I am relatively new here, so i will try to follow the means of SO.
I am working on spark on data bricks and working with the following data:
Distinct_Id Event Date
*some alphanumerical value* App Access 2018-01-09
*some alphanumerical value* App Opened 2017-23-01
... ... ...
The data means:
Every distinct_id identifies a distinct user. There are 4 main events - App access, app opened, app launched, mediaReady.
The problem:
I am trying to find the first app access date for a particular distinct_id. App access is defined as: event in ('App access', 'App opened', 'App Launched')

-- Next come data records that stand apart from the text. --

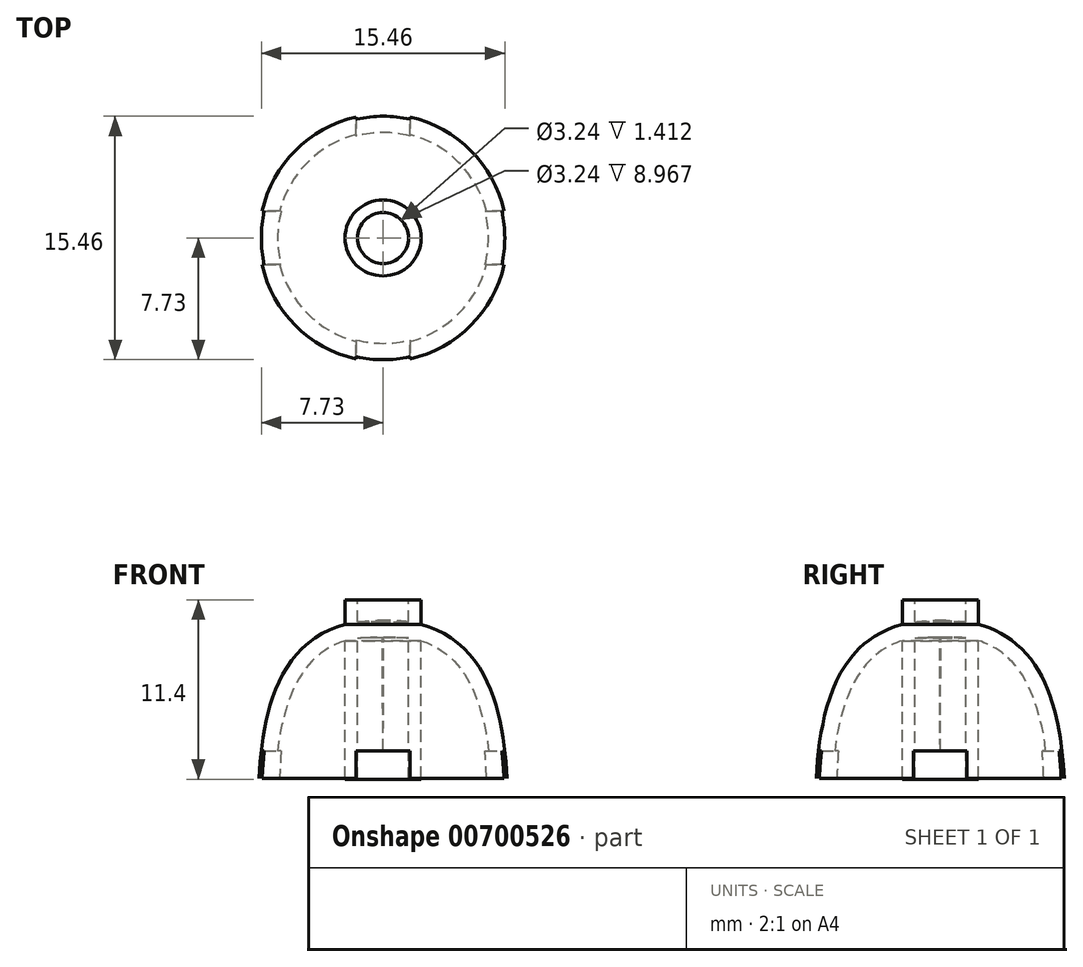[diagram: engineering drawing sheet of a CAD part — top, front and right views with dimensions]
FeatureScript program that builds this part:
annotation { "Feature Type Name" : "Feature", "Feature Type Description" : "" }
export const myFeature = defineFeature(function(context is Context, id is Id, definition is map)
    precondition{}
    {
        {
            var Q0;
            Q0=qCreatedBy(makeId("Right.planeOp"),FACE);
            var sketch = newSketch(context, id + "F0", { "sketchPlane" : qUnion([Q0])});
            skLineSegment(sketch, "E0", {"start": v(0, 10.02) * mm, "end": v(0, 0.02) * mm});
            skLineSegment(sketch, "E1", {"start": v(0, 0.02) * mm, "end": v(7.87, 0.02) * mm});
            skFitSpline(sketch, "E2", {"points": [v(0, 10.02) * mm, v(7.87, 0.02) * mm], "startDerivative": vector(20.44, 0.7) * mm, "endDerivative": vector(0.6, -11.4) * mm});
            skLineSegment(sketch, "E3", {"start": v(0, 12.54) * mm, "end": v(0, -2.5) * mm, "construction": true});
            skFitSpline(sketch, "E4.0", {"points": [v(0.04, 8.94) * mm, v(0.8, 8.97) * mm, v(2.12, 8.83) * mm, v(3.58, 8.22) * mm, v(4.67, 7.29) * mm, v(5.5, 6.06) * mm, v(6.1, 4.6) * mm, v(6.6, 2.49) * mm, v(6.74, 0.89) * mm, v(6.8, -0.04) * mm]});
            skLineSegment(sketch, "E5", {"start": v(0.04, 8.94) * mm, "end": v(0, 0.02) * mm});
            skSolve(sketch);
        }
        {
            var Q0;
            Q0=makeQuery(id+"F0.imprint","IMPRINT",FACE,{"disambiguationData":[TD([[makeQuery(id+"F0.imprint","IMPRINT",EDGE,{"derivedFrom":sQuery(id+"F0.wireOp",EDGE,"E0")}),1.0]])]});
            var Q1;
            Q1=sQuery(id+"F0.wireOp",EDGE,"E0");
            revolve(context, id + "F1", {"entities" : qUnion([Q0]), "axis" : qUnion([Q1]), "revolveType" : RevolveType.FULL});
        }
        {
            var Q0;
            Q0=qCreatedBy(makeId("Top.planeOp"),FACE);
            cPlane(context, id + "F2", {"entities" : qUnion([Q0]), "cplaneType" : CPlaneType.OFFSET, "offset" : 11.35 * mm, "width" : 150 * mm, "height" : 150 * mm});
        }
        {
            var Q0;
            Q0=qCreatedBy(id+"F2.planeOp",FACE);
            var sketch = newSketch(context, id + "F3", { "sketchPlane" : qUnion([Q0])});
            skCircle(sketch, "E6", {"center": v(0, 0) * mm, "radius": 2.42 * mm});
            skCircle(sketch, "E7", {"center": v(0, 0) * mm, "radius": 1.62 * mm});
            skSolve(sketch);
        }
        {
            var Q0;
            Q0=qCreatedBy(makeId("Front.planeOp"),FACE);
            cPlane(context, id + "F4", {"entities" : qUnion([Q0]), "cplaneType" : CPlaneType.OFFSET, "offset" : 7.9 * mm, "oppositeDirection" : true, "width" : 150 * mm, "height" : 150 * mm});
        }
        {
            var Q0;
            Q0=qCreatedBy(id+"F4.planeOp",FACE);
            var sketch = newSketch(context, id + "F5", { "sketchPlane" : qUnion([Q0])});
            skLineSegment(sketch, "E8.bottom", {"start": v(-1.7, 0) * mm, "end": v(1.7, 0) * mm});
            skLineSegment(sketch, "E8.top", {"start": v(-1.7, 1.75) * mm, "end": v(1.7, 1.75) * mm});
            skLineSegment(sketch, "E8.left", {"start": v(-1.7, 0) * mm, "end": v(-1.7, 1.75) * mm});
            skLineSegment(sketch, "E8.right", {"start": v(1.7, 0) * mm, "end": v(1.7, 1.75) * mm});
            skSolve(sketch);
        }
        {
            var Q0;
            Q0=makeQuery(id+"F5.imprint","IMPRINT",FACE,{"disambiguationData":[TD([[makeQuery(id+"F5.imprint","IMPRINT",EDGE,{"derivedFrom":sQuery(id+"F5.wireOp",EDGE,"E8.bottom")}),1.0]])]});
            extrude(context, id + "F6", {"entities" : qUnion([Q0]), "operationType" : NewBodyOperationType.REMOVE, "endBound" : BoundingType.THROUGH_ALL, "depth" : 25 * mm, "offsetDistance" : 25 * mm});
        }
        {
            var Q0;
            Q0=qCreatedBy(makeId("Right.planeOp"),FACE);
            cPlane(context, id + "F7", {"entities" : qUnion([Q0]), "cplaneType" : CPlaneType.OFFSET, "offset" : 7.9 * mm, "width" : 150 * mm, "height" : 150 * mm});
        }
        {
            var Q0;
            Q0=qCreatedBy(id+"F7.planeOp",FACE);
            var sketch = newSketch(context, id + "F8", { "sketchPlane" : qUnion([Q0])});
            skLineSegment(sketch, "E9.bottom", {"start": v(-1.7, 0) * mm, "end": v(1.7, 0) * mm});
            skLineSegment(sketch, "E9.top", {"start": v(-1.7, 1.75) * mm, "end": v(1.7, 1.75) * mm});
            skLineSegment(sketch, "E9.left", {"start": v(-1.7, 0) * mm, "end": v(-1.7, 1.75) * mm});
            skLineSegment(sketch, "E9.right", {"start": v(1.7, 0) * mm, "end": v(1.7, 1.75) * mm});
            skSolve(sketch);
        }
        {
            var Q0;
            Q0=makeQuery(id+"F8.imprint","IMPRINT",FACE,{"disambiguationData":[TD([[makeQuery(id+"F8.imprint","IMPRINT",EDGE,{"derivedFrom":sQuery(id+"F8.wireOp",EDGE,"E9.bottom")}),1.0]])]});
            extrude(context, id + "F9", {"entities" : qUnion([Q0]), "operationType" : NewBodyOperationType.REMOVE, "endBound" : BoundingType.THROUGH_ALL, "oppositeDirection" : true, "depth" : 25 * mm, "offsetDistance" : 25 * mm});
        }
        {
            var Q0;
            Q0 = qSketchRegion(id + "F3", true);
            var Q1;
            Q1=makeQuery(id+"F1.opRevolve","SWEPT_FACE",FACE,{"disambiguationData":[OSD([sQuery(id+"F0.wireOp",EDGE,"E2")])]});
            extrude(context, id + "F10", {"entities" : qUnion([Q0]), "operationType" : NewBodyOperationType.ADD, "oppositeDirection" : true, "depth" : 11.4 * mm, "endBoundEntityFace" : qUnion([Q1]), "offsetDistance" : 25 * mm});
        }
    });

The first app viewed date for a particular distinct_id. App viewed is defined as: event == 'mediaReady'
My data is present in parquet files and the data volume is huge (2 years data).
I tried the following to find first app access date:
temp_result = spark.sql("
with cte as(
select gaid,
event,
event_date,
RANK() OVER (PARTITION BY gaid order by event_date) as rnk
from df_raw_data
WHERE upper(event) IN ('APP LAUNCHED', 'APP OPENED', 'APP ACCESS')
group by gaid,event,event_date
)
select DISTINCT gaid, event_date, event from cte where rnk = 1
")
I am trying to write a robust query which will scale with the increase in data and give the result. I hope I've described the problem in a decent way.